Growth has stalled, production is sluggish, costs are up and oil and gas executives are grumpy, the Federal Reserve Bank of Dallas reported in its first-quarter energy survey on March 29.

The business activity index plunged to 2.1 in the quarter from 30.3 in fourth-quarter 2022, indicating that activity grew little in the first three months of the year. For more than two years, activity had been on the rise in double-digits, and the drop, based on responses from energy executives, is due to the cloud of uncertainty hanging over the industry. The index is the survey’s broadest measure of conditions facing energy firms in Texas, northern Louisiana and southern New Mexico.

Fed activity index chart
The first-quarter of 2023's 2.1 increase broke a streak of double-digit growth dating back to fourth-quarter 2020. (Source: Federal Reserve Bank of Dallas)

Inflation and the health of the global economy will have the most influence on profitability this year, executives at 136 oil and gas companies said in response to the Dallas Fed’s survey earlier this month. Access to and the cost of capital, government regulations and supply chain issues ranked further down the list. 

Comments by executives reflected uncertainty colored by dread:

  • “It is extremely difficult to plan for the future with so much of the base data we are used to using being all over the board. Seems like business patterns go against trends proven over the last 30-40 years in the oil and gas industry as a whole and the oil and gas service business specifically.” 
  • “Outside investors seem to be losing interest in hydrocarbons. The worldwide macroeconomic and political outlook is cloudy. The road ahead looks difficult but passable. We expect another ‘muddle through’ period in a cyclical business where more players will be winnowed out.”
  • “Oilfield inflation has to be the No. 1 problem. Capital expenditure increases are soaring well past consumer price index data. I’m noticing apparent quality problems beginning to plague new projects; specifically, I’ve never seen so many cases of parted tubing with new tubing, particularly with poor quality collars, as I’m seeing in recent months.”

Price Outlook

Across the regions where the surveyed companies operate, the average WTI price needed to cover operating expenses for existing wells ranging from a low of $29/bbl in the Midland Basin to $45/bbl in U.S. non-shale areas. The average price of $37/bbl was up from $34/bbl in 2022. 

Question one
Lines show the mean, and bars show the range of responses. The average response was $37/bbl. Executives from 83 E&Ps responded to this survey question. (Source: Federal Reserve Bank of Dallas)

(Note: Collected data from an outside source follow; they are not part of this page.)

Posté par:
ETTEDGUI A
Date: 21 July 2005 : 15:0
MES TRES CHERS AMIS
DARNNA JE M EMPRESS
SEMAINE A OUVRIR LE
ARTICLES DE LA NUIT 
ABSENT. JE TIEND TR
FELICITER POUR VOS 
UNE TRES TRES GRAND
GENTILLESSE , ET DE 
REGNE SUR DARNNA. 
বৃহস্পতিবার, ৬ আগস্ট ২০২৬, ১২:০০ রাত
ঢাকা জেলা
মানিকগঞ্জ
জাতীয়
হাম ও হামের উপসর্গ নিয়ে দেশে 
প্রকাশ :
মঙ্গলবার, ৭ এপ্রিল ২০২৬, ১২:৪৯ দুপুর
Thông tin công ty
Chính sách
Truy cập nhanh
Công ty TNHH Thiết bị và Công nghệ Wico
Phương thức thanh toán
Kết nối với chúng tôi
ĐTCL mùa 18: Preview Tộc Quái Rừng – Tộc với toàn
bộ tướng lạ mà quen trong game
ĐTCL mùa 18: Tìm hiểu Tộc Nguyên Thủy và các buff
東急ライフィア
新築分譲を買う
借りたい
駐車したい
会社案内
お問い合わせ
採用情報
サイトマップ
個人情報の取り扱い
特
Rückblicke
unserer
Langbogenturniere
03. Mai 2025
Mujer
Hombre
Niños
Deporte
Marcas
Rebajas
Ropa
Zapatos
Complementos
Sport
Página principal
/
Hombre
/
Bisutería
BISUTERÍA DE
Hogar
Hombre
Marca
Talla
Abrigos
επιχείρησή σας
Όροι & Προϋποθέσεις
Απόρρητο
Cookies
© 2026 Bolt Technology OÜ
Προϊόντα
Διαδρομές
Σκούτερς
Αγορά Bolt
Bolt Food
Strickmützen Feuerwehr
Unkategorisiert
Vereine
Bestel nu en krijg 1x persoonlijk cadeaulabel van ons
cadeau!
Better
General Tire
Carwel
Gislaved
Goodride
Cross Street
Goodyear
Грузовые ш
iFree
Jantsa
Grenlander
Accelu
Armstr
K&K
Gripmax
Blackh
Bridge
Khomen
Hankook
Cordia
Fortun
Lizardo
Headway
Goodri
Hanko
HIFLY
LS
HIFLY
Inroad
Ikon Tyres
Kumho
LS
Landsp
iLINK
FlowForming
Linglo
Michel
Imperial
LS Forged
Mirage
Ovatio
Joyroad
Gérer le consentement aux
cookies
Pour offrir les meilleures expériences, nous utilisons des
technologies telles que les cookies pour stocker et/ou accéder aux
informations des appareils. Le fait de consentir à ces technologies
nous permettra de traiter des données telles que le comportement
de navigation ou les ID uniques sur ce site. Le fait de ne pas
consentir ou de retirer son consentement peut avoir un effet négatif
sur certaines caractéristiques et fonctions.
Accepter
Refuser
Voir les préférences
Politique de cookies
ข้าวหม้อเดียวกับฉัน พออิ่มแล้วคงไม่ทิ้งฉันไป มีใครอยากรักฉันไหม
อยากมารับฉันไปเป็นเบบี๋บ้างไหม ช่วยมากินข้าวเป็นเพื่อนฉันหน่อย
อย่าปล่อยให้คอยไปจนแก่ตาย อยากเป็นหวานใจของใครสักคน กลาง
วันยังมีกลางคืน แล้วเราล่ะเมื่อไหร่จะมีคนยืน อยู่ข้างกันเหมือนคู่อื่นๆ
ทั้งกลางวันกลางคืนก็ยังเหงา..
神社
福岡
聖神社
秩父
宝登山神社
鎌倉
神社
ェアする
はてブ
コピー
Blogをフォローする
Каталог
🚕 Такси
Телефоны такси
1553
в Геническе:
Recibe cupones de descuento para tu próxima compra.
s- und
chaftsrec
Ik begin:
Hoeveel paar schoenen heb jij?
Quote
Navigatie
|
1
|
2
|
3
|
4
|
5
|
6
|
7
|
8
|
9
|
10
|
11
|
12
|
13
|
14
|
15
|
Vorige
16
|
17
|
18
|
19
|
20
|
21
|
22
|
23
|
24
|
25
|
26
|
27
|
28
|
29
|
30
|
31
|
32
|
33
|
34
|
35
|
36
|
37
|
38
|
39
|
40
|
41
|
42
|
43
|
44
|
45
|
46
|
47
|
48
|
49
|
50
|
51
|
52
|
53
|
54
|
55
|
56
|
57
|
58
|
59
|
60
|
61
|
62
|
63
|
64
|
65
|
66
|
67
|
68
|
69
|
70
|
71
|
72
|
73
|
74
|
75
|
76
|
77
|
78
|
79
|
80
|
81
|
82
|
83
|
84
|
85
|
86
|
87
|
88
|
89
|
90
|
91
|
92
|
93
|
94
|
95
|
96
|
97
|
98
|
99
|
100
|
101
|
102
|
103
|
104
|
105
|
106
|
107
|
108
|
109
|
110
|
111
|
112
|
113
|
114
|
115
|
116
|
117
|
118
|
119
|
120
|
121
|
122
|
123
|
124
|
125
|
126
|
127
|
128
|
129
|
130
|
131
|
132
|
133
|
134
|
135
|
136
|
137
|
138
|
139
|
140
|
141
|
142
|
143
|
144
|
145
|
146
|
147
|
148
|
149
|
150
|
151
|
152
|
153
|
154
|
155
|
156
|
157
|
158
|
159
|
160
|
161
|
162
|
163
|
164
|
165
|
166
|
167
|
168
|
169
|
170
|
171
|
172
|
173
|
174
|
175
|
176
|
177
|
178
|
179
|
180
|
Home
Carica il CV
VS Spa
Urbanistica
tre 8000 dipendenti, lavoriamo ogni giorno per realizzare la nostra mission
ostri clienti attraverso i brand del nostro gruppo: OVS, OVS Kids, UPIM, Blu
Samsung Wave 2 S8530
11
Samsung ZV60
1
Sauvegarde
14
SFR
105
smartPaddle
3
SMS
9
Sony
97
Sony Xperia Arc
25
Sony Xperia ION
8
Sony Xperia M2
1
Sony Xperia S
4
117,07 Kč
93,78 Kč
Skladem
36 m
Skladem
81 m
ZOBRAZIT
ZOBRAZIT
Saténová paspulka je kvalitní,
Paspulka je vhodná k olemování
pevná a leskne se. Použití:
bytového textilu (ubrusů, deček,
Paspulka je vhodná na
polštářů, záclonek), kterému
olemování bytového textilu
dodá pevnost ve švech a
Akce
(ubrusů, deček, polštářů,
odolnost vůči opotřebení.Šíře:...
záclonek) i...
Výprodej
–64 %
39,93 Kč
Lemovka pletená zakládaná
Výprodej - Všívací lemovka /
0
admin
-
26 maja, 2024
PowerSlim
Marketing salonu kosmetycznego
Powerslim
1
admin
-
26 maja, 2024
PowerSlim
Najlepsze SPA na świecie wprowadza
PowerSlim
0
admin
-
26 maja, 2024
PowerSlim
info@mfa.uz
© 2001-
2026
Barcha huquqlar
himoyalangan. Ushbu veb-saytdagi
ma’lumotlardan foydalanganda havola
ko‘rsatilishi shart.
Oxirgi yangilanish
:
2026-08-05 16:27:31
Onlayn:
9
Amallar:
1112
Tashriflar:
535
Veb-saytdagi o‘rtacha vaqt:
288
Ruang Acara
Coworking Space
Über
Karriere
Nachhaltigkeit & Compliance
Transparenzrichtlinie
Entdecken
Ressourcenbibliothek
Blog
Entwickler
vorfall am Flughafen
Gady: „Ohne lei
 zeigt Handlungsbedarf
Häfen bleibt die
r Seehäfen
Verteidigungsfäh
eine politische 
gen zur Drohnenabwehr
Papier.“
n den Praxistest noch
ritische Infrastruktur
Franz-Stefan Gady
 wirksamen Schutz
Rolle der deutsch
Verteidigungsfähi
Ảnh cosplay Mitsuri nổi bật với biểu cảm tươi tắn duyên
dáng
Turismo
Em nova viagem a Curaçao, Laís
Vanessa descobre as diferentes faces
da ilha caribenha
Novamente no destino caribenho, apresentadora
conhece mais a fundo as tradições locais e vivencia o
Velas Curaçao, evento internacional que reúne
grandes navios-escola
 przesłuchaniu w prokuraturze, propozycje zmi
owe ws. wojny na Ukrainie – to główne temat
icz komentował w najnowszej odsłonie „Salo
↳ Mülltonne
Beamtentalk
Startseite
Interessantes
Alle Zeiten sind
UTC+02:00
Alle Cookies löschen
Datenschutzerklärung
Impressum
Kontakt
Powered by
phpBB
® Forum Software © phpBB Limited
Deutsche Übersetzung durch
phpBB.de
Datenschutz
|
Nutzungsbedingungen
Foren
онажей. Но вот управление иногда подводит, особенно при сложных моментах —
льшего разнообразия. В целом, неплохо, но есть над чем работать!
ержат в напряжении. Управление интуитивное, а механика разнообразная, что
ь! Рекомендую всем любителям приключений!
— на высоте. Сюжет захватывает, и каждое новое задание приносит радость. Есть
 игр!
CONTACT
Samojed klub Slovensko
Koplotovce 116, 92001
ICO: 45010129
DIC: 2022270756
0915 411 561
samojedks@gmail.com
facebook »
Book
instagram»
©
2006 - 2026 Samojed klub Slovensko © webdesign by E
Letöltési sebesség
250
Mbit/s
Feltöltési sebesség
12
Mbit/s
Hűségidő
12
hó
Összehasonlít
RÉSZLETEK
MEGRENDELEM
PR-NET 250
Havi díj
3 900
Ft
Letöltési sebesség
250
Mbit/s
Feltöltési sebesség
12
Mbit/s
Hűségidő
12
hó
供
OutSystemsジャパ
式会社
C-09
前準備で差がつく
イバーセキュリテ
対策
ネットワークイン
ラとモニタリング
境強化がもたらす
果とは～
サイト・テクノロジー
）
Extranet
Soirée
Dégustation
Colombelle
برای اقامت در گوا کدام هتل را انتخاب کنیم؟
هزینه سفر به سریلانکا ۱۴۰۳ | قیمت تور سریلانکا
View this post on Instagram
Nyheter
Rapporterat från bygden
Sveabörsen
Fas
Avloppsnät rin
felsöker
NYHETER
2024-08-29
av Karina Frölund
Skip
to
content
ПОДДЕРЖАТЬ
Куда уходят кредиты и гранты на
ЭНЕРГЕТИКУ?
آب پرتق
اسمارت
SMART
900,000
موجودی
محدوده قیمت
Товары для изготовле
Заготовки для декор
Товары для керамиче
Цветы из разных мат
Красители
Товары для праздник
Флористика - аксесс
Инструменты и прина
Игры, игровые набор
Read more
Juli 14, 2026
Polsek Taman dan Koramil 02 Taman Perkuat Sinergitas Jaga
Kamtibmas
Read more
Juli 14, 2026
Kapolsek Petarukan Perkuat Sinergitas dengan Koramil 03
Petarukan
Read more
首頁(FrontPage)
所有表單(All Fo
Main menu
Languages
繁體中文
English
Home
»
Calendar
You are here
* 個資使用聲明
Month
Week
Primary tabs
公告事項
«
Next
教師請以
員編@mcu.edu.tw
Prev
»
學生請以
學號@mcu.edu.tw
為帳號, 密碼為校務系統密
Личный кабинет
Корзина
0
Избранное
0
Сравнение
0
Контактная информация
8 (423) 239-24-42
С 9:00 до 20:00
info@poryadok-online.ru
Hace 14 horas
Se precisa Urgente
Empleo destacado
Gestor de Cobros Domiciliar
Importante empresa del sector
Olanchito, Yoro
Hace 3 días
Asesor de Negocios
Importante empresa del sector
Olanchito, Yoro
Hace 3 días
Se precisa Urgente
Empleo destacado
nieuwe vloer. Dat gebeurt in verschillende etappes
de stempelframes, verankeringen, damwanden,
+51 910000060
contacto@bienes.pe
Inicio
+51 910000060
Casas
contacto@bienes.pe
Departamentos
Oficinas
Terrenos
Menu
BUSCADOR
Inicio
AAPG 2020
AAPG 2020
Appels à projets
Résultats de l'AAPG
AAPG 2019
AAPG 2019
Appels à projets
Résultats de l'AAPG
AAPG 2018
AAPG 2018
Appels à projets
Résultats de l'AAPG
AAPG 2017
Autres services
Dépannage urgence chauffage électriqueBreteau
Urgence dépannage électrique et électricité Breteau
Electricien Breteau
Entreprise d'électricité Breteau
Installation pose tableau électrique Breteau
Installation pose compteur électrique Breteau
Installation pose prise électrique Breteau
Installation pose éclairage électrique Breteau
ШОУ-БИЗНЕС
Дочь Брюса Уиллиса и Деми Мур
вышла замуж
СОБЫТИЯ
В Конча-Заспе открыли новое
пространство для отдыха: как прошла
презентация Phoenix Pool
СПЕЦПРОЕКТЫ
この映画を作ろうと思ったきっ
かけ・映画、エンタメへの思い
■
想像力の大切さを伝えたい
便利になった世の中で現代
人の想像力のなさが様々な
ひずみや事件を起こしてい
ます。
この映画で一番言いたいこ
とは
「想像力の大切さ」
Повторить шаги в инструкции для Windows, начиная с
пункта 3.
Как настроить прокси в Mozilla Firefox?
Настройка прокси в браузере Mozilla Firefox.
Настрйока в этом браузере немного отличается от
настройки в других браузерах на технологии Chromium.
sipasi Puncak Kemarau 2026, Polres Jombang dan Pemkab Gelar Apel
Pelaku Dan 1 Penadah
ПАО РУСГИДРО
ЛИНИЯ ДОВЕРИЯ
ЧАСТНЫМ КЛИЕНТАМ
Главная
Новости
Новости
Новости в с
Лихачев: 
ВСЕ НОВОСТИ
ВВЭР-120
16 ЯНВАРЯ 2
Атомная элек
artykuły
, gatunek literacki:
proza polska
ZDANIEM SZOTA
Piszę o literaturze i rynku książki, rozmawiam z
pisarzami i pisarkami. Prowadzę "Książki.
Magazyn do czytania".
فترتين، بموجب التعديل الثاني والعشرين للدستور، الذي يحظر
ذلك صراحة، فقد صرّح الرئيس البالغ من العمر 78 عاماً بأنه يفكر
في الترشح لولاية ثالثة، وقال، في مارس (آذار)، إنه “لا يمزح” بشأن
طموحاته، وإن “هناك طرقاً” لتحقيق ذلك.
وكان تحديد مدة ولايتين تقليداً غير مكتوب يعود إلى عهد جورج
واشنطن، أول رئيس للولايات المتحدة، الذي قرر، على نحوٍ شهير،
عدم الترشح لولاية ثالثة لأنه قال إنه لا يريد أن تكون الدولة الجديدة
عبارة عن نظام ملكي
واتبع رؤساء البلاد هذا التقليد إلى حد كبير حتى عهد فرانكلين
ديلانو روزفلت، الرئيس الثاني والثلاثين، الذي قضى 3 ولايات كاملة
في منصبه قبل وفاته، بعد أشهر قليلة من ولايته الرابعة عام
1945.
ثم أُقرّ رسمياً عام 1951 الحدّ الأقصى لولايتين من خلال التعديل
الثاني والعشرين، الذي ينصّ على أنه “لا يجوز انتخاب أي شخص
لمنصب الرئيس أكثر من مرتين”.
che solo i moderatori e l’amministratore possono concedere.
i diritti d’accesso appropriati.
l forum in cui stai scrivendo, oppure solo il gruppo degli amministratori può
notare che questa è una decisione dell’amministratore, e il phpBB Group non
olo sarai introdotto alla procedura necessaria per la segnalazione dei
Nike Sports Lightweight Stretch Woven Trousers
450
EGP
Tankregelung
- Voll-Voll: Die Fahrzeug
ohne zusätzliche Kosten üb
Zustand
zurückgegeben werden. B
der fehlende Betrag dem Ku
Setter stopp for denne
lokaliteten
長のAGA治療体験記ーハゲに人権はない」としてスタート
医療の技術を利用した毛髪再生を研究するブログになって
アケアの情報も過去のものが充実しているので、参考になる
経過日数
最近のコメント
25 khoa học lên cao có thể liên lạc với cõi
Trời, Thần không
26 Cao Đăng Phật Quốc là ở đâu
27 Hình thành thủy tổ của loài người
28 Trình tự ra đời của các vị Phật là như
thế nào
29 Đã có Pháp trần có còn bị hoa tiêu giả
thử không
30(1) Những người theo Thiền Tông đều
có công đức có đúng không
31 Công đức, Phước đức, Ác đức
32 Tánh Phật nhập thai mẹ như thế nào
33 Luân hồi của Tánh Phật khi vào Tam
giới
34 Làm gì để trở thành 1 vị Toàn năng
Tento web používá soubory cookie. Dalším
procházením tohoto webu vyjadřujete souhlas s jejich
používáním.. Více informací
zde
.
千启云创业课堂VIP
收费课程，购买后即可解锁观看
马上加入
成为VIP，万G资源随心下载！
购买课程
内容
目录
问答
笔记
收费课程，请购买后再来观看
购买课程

The price of WTI needs to be $62/bbl, on average, to warrant drilling a new well, executives who were surveyed said. That price is above the $56/bbl average of last year. Average breakeven prices across the regions in the Permian Basin and Eagle Ford and elsewhere range from $56/bbl to $66/bbl. In the Permian Basin, the $61/bbl average is $9/bbl higher than last year. 

Size does matter when it comes to breakeven pricing. For large firms that produce 10,000 bbl/d or more, the average is about $55/bbl across all regions. Smaller companies require a WTI average price of $64.

Question two
Lines show the mean and bars show the range of responses. The average response was $62/bbl. Executives from 80 E&Ps responded to this survey question. (Source: Federal Reserve Bank of Dallas)

 Comments from executives on pricing:

  • “Oil price correction is adding pressure on the continuation of drilling and frac activities. [We] expect the activity level to be flat to down in 2023 versus 2022’s exit.”
  • “Service costs and authorization for expenditures keep climbing. The latest commodity price action feels like the sword of Damocles is back; where is oil going to bottom this time?”
  • “Overall, prices have impacted the revenue but not yet costs. We are still waiting for costs to catch up with the new pricing levels. We do not expect prices to increase significantly.”